Repeat “Everything is always okay” a few times. (I’ll dive into this one below)
Another aspect of this pep talk is to hang on to your biggest Compartmentalization success and bring that memory to the forefront when you are faced with another Compartmentalization opportunity. This will make this daunting task feel doable. And, most of the time, it will provide an “at least your current challenge isn’t this bad” relief.
“Everything is always okay”
Most of the coaching I received at Microsoft was from fellow employees. But there were three occasions where I leveraged outsourced career coaches, with terrific lasting improvements each time. Craig May was my first coach, and I met him at a relative low point in my career. It came at the end of “the Splash run”, a five year period (2007 - 2012) that yielded two of my top three favorite products (Zune and Windows Phone) while building a dream feature team of 12 developers working in concert with a dream partner feature team of another 10 developers. The 22 of us were the Splash team that provided a state-of-the-art UI platform that enabled some of the most captivating user experiences of the time.
The Splash run ended after Windows Phone 8 shipped, when an ill-designed reorg left my incredibly strong feature team blowing in the wind. We tried for several months to integrate into our new team, but it was a “donor host rejection” experience that drove half of my team to seek jobs elsewhere.
As I looked back at the steps that led to this complete implosion, and tried to reason about ways it could have been avoided, there was an incredible amount of anger, guilt, and sadness for my responsibility in the whole affair, and for letting my team down in a mega way.
Conveniently, as part of the leadership program that I was in at the time, I had already been working with Craig May, an executive coach, on my professional development. So I turned to Craig for guidance as I worked my way through this problem. It was probably a month of personal struggle, during which Craig gave a lot of helpful insights. He told me the importance of keeping things in perspective, and how central of a theme that was for him, to the point that it was incorporated into his family’s mission statement. Craig shared the exact line from this mission statement: “Everything is always okay.” He said that he and his family used this phrase as a calming chant when they hit a bad patch.
You could say that this line represents denial. And that’s entirely possible if used in an “ignorance is bliss” way. But I have used it, instead, at times when the negative has me stuck. This line unsticks me. It forces me to focus on the positives and incentivizes me to act so that the negative doesn’t grow. Work the Problem5 to move more things towards “okay”.

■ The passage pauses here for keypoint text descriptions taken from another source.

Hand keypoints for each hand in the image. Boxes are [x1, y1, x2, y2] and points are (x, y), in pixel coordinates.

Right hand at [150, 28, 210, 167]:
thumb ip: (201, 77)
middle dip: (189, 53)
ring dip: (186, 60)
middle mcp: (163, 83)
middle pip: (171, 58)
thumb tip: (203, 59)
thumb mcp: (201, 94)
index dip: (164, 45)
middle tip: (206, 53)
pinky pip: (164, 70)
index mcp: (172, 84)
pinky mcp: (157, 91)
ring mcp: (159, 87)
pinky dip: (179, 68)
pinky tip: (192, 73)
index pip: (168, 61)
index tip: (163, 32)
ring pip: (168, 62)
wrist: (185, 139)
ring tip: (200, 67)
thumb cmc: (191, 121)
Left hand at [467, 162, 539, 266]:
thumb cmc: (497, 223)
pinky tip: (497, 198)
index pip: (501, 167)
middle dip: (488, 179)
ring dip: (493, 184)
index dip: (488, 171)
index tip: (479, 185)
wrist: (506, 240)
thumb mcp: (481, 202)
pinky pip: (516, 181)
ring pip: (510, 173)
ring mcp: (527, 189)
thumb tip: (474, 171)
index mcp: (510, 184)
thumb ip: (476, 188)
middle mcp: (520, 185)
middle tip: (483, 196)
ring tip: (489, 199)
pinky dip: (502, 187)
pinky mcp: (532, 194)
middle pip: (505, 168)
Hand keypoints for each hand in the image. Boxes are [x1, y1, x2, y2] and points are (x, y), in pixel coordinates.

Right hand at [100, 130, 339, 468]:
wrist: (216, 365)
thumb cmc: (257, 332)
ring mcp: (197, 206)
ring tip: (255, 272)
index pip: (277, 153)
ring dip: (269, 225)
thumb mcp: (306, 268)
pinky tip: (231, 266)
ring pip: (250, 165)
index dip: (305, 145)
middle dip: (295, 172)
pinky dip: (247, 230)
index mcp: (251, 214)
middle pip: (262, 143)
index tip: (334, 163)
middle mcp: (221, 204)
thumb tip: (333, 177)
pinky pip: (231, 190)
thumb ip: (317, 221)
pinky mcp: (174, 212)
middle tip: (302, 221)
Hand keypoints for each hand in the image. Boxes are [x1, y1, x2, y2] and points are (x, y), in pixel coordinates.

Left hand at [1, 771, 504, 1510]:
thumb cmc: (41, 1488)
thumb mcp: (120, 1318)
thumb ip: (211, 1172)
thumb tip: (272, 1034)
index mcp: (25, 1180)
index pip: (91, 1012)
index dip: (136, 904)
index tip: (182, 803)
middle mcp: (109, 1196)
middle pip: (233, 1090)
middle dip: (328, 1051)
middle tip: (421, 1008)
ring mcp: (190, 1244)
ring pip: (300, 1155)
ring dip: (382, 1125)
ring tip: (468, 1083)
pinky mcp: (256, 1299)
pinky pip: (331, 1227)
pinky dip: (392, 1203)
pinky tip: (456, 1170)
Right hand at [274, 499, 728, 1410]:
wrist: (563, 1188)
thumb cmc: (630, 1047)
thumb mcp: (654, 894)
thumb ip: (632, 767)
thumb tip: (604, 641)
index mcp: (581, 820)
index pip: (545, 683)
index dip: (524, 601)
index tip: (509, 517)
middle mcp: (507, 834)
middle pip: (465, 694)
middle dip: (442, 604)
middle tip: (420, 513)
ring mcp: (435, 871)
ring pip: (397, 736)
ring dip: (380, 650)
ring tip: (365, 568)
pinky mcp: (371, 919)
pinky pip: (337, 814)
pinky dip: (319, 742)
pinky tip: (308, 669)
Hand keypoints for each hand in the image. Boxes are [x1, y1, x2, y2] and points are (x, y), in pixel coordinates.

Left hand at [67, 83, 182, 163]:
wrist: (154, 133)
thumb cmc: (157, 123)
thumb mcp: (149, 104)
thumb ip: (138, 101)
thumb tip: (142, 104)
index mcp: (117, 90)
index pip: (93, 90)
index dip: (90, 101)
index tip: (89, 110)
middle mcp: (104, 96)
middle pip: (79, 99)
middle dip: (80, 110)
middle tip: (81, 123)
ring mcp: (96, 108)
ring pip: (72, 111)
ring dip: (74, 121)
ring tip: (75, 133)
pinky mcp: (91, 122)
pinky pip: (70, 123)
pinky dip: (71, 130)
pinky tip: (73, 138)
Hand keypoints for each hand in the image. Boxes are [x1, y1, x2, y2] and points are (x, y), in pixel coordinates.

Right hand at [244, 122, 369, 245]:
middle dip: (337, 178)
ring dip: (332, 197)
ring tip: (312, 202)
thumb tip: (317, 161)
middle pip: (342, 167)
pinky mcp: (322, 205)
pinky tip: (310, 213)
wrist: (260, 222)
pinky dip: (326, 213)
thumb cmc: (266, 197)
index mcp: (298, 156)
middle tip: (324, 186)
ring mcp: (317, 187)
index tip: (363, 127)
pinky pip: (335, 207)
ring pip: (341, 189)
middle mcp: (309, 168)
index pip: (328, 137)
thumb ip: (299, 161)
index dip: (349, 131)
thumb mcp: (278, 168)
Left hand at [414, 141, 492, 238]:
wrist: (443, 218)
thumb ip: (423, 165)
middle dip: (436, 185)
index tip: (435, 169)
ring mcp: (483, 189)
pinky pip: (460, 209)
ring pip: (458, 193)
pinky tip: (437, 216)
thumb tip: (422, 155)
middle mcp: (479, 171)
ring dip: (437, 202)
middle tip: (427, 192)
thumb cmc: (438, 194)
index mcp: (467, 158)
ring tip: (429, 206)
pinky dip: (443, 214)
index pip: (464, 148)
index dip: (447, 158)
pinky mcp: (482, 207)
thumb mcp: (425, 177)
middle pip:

You could say that this line is dismissive. I remember one time when I shared this line with my team at an all hands meeting when we were discussing an upcoming big change, and my PM counterpart quickly added, “… until it’s not.” to help counter the potential dismissiveness of this line. That made me realize that this line is best shared in a “for future reference” context, meant to arm people with a tool they can use themselves when they are personally struggling, and need help Compartmentalizing so that they can make forward progress.
Compartmentalization is an even deeper application of Timebox Everything6. The alternative is being consumed by the negativity to the point that your Energy Flywheel7 grinds to a halt.